Quelles sont, selon Tom Leighton, les plus grandes menaces de sécurité auxquelles Internet est exposé ? Outre certains risques bien connus, tels que les virus ou le "phishing", pratique consistant à envoyer de faux courriers électroniques professionnels dans le but de recueillir des noms d'utilisateur et des mots de passe), Tom Leighton évoque les risques suivants :

  • Attaques par déni de service : lorsqu'une « attaque par déni de service » se produit, l'adresse IP d'un site web est bombardée par un trafic qui tente de submerger les capacités de traitement de son infrastructure. Les attaquants peuvent, comme l'explique Tom Leighton, lancer des attaques par déni de service en recourant à des bataillons de « bots » pilotés automatiquement, souvent à l'insu total de leurs propriétaires, à la suite d'une infection par un virus ou un ver. Une attaque de ce type peut parfaitement viser une entreprise entière, voire une cible encore plus vaste. Le magazine InformationWeek a par exemple fait état, le 6 février 2007, d'une attaque par déni de service ayant « presque totalement désactivé » trois des 13 serveurs dit « racines » d'Internet, entraînant un ralentissement temporaire de ces trois machines. Cette attaque n'a pas eu d'impact significatif sur les utilisateurs, mais qu'en serait-il si une attaque par déni de service parvenait effectivement à mettre hors d'usage l'ensemble des 13 serveurs racines d'Internet ? Si une telle situation devait se produire, « votre navigateur ne tarderait pas à rester bloqué et vous ne parviendriez pas à envoyer de courriers électroniques. Internet serait totalement hors service », affirme Tom Leighton.
     
  • « Pharming » : le pharming, explique Tom Leighton, « exploite souvent une faille du protocole DNS d'Internet, qui permet à un pirate d'indiquer à un terminal appelé « serveur de noms » que son adresse IP est celle d'une entreprise, par exemple un établissement financier. Le hacker détourne alors le trafic qui provient de ce serveur de noms, théoriquement destiné à l'établissement financier, puis l'envoie vers une page web factice dont la page de connexion ressemble à s'y méprendre à celle de l'établissement financier concerné. C'est au cours de ce processus, explique Tom Leighton, que les criminels parviennent à obtenir des mots de passe et des informations sur les comptes. Le plus grave, c'est que cela peut se passer totalement à l'insu de l'utilisateur. Tom Leighton ajoute qu'il existe un autre type de « pharming » utilisant un autre protocole Internet appelé BGP, au travers duquel une partie du trafic destiné à un site est détournée vers un site factice afin, là encore, de récupérer des mots de passe et des données de compte utilisateur.

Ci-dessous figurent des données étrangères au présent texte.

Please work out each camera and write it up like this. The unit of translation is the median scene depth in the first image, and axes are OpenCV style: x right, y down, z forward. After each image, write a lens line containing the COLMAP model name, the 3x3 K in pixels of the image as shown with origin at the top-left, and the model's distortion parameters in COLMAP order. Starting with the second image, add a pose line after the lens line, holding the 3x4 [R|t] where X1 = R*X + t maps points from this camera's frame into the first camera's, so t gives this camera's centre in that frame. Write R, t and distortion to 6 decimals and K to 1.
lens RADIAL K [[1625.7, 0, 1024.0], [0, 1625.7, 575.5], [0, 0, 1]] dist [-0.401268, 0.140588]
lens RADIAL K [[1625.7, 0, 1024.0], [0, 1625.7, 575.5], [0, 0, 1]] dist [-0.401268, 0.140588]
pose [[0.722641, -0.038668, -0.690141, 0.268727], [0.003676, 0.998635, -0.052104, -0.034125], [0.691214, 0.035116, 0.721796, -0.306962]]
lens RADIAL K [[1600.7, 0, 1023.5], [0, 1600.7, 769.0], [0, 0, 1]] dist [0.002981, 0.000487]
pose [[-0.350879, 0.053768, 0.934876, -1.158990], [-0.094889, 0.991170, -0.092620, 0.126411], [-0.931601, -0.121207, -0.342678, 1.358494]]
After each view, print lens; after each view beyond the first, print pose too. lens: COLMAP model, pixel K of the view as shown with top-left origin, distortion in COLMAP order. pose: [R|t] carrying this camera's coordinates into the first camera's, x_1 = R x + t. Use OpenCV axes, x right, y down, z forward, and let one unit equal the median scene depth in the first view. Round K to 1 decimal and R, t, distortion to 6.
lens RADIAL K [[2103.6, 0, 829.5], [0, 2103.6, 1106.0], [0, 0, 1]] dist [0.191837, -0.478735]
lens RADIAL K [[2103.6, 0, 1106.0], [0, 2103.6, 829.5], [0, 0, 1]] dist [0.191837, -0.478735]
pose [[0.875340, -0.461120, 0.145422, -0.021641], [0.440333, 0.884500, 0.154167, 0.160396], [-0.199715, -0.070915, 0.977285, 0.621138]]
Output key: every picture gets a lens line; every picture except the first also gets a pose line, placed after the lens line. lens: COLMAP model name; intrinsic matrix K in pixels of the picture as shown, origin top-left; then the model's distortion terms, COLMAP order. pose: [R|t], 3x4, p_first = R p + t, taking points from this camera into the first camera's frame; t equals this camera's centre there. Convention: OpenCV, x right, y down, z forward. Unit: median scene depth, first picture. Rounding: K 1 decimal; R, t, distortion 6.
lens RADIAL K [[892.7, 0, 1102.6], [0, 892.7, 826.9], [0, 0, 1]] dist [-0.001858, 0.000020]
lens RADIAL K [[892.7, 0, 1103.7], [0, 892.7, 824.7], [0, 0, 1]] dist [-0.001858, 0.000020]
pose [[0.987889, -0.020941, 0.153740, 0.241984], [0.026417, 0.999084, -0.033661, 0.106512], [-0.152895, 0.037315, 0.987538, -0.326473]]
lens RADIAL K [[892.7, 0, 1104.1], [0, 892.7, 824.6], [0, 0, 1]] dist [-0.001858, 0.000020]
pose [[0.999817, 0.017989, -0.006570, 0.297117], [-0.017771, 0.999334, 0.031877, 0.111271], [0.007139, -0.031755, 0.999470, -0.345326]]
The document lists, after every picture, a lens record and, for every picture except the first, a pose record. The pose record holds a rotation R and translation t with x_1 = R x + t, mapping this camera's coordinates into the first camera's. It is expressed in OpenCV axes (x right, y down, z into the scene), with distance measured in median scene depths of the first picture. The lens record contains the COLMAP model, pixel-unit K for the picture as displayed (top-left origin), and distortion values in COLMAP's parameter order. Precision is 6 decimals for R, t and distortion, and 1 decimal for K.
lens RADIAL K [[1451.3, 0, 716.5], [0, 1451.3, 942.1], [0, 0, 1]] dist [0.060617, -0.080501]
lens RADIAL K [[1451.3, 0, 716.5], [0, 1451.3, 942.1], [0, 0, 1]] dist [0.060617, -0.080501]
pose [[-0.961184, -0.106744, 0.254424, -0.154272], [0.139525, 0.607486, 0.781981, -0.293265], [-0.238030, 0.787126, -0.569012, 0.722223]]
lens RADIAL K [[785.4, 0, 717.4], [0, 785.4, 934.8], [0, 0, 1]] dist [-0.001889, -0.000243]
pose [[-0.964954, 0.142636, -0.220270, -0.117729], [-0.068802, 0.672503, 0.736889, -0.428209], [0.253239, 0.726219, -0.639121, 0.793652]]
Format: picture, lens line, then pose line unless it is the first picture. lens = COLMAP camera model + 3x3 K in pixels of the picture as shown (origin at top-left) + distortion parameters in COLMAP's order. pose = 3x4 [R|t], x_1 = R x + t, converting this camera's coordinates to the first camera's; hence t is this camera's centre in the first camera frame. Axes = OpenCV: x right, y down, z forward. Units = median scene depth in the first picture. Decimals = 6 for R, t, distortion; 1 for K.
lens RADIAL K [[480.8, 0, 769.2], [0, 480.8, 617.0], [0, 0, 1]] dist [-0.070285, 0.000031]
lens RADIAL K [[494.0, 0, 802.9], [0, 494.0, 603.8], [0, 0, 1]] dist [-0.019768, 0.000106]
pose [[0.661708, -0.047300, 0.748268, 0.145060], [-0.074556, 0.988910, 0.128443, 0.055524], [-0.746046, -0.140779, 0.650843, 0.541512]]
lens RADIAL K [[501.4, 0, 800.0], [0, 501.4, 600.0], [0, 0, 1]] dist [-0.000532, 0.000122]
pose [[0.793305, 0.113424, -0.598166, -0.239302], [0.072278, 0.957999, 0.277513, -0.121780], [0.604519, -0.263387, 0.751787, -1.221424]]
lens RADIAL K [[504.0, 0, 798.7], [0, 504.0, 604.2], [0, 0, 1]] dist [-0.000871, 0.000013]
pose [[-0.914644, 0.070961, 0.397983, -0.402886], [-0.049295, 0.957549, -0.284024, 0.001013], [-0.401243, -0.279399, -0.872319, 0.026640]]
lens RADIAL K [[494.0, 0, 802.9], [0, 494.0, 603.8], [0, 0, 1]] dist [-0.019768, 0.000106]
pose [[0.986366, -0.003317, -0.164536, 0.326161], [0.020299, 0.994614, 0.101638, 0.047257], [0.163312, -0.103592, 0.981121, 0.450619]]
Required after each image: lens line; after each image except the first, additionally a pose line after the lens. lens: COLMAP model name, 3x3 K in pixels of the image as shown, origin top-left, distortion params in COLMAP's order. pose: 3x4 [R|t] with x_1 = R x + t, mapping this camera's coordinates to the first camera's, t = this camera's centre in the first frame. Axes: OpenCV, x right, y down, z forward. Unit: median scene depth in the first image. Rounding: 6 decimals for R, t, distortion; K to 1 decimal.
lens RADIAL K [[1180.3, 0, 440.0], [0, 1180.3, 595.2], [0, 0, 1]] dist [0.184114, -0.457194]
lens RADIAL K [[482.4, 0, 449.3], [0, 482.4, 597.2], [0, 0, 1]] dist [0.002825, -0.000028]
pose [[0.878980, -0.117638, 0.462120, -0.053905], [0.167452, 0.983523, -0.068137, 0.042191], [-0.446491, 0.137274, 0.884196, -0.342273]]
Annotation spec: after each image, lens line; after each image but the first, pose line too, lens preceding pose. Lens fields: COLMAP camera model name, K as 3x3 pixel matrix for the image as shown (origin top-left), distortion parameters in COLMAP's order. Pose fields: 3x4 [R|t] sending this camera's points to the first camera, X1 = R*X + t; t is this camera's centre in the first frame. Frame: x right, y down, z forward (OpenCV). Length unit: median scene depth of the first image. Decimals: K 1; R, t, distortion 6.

    Là où les implications deviennent encore plus préoccupantes, c'est lorsque ces techniques ne visent plus un gain commercial, mais sont dirigées contre un État. Tom Leighton note qu'un des risques majeurs serait de voir des terroristes dérober les données d'authentification de certaines infrastructures vitales, tels que les services de distribution publics d'un pays.
     

Alors que faire ? Le rapport du PITAC mentionne une liste de recommandations, parmi lesquelles un effort de financement en faveur de la recherche fondamentale à longue échéance portant sur les problèmes de cybercriminalité. Comme le remarque Tom Leighton, si le gouvernement américain finançait la recherche en vue de mettre au point des protocoles plus sécurisés pour remplacer les protocoles Internet actuels, il pourrait donner l'exemple en utilisant ces protocoles améliorés pour son propre compte. Dès lors, on pourrait espérer une généralisation de l'adoption des protocoles Internet renforcés, afin de créer une infrastructure Internet plus sécurisée et plus fiable.

« Je n'ai pas l'impression que nous fassions le nécessaire pour résoudre le problème », regrette Tom Leighton. « Mais je crois que c'est possible ».